- HOW TO COMPLETE THIS TASK -
When a line of the entries contains "pixels", please list that line.

- DATASET EXCERPTS -
☆ ☆ ☆ ☆

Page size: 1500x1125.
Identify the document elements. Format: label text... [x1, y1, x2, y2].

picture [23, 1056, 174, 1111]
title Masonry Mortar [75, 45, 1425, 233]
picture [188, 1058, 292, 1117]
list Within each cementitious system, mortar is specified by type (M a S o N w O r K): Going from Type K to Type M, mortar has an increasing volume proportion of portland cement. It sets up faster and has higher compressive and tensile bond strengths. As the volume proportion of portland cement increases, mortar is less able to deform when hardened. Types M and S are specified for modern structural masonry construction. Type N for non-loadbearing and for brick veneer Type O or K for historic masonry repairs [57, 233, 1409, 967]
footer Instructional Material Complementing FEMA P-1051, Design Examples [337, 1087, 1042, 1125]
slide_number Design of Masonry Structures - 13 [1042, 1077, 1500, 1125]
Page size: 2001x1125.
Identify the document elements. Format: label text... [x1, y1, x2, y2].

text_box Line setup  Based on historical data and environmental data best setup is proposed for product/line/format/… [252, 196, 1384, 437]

☆ ☆ ☆ ☆

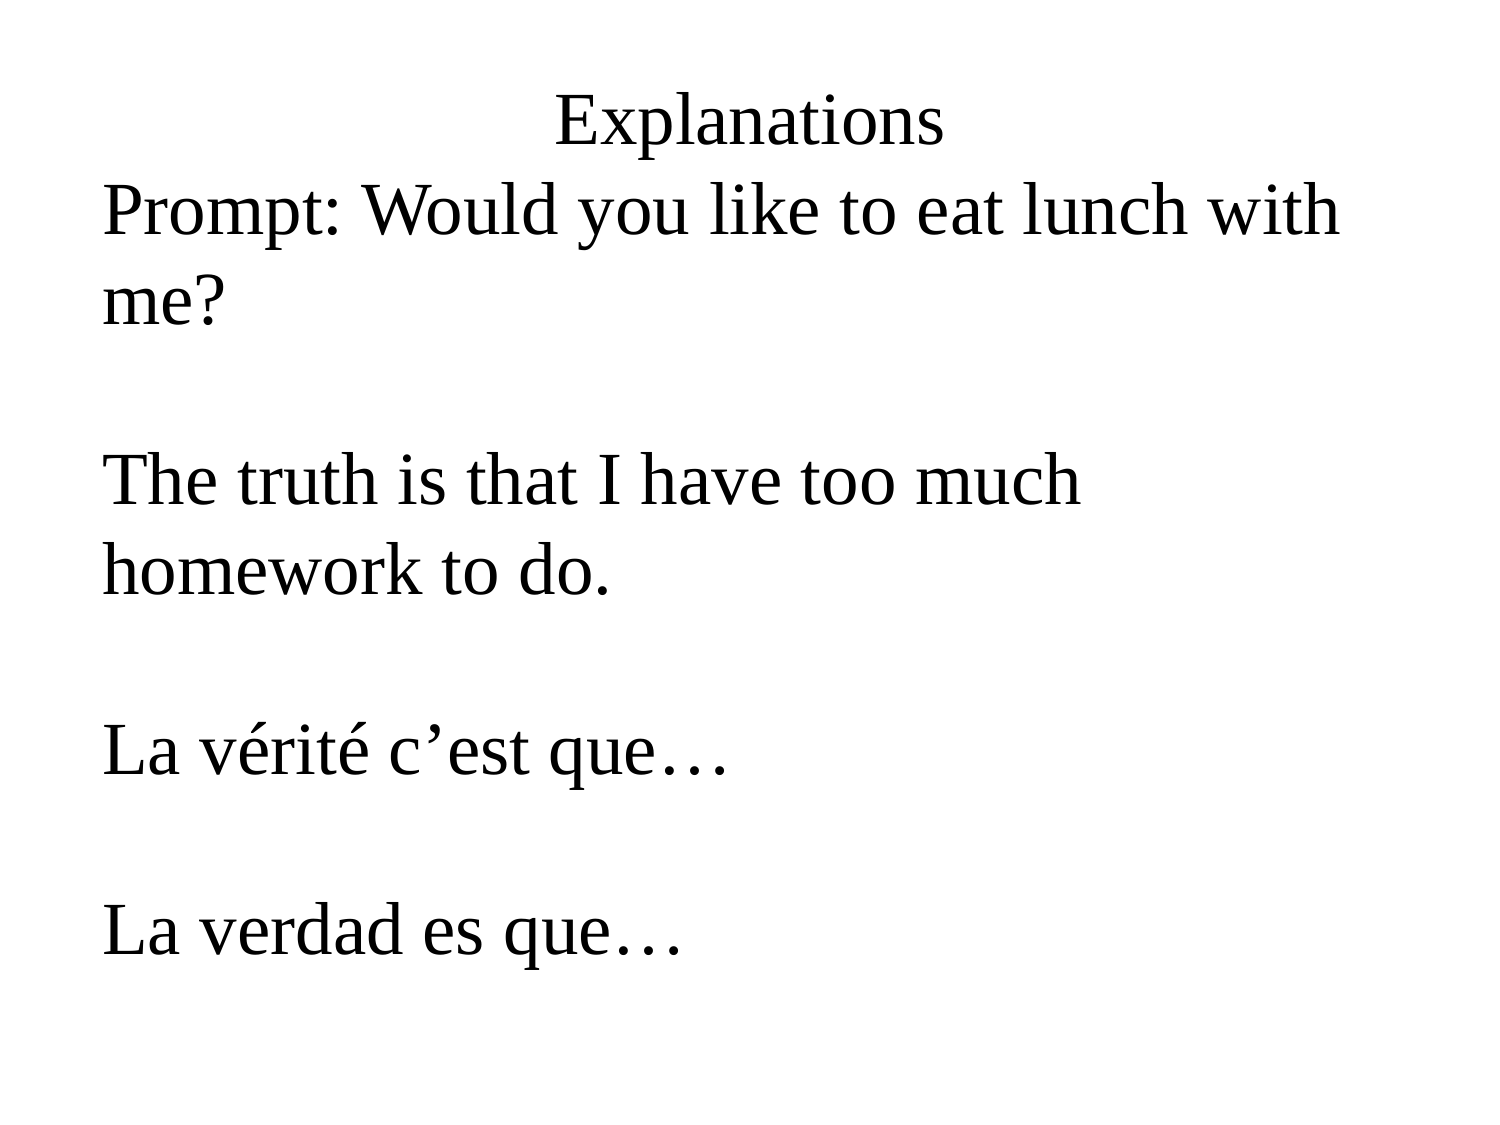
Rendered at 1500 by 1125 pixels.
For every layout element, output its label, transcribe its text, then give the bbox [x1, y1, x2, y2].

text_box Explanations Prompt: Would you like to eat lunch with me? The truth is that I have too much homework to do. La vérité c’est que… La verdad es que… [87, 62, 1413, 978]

☆ ☆ ☆ ☆

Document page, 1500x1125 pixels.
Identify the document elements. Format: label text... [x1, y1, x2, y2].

☆ ☆ ☆ ☆

- RESULT BELOW -
Rendered at 1500 by 1125 pixels.
Document page, 1500x1125 pixels.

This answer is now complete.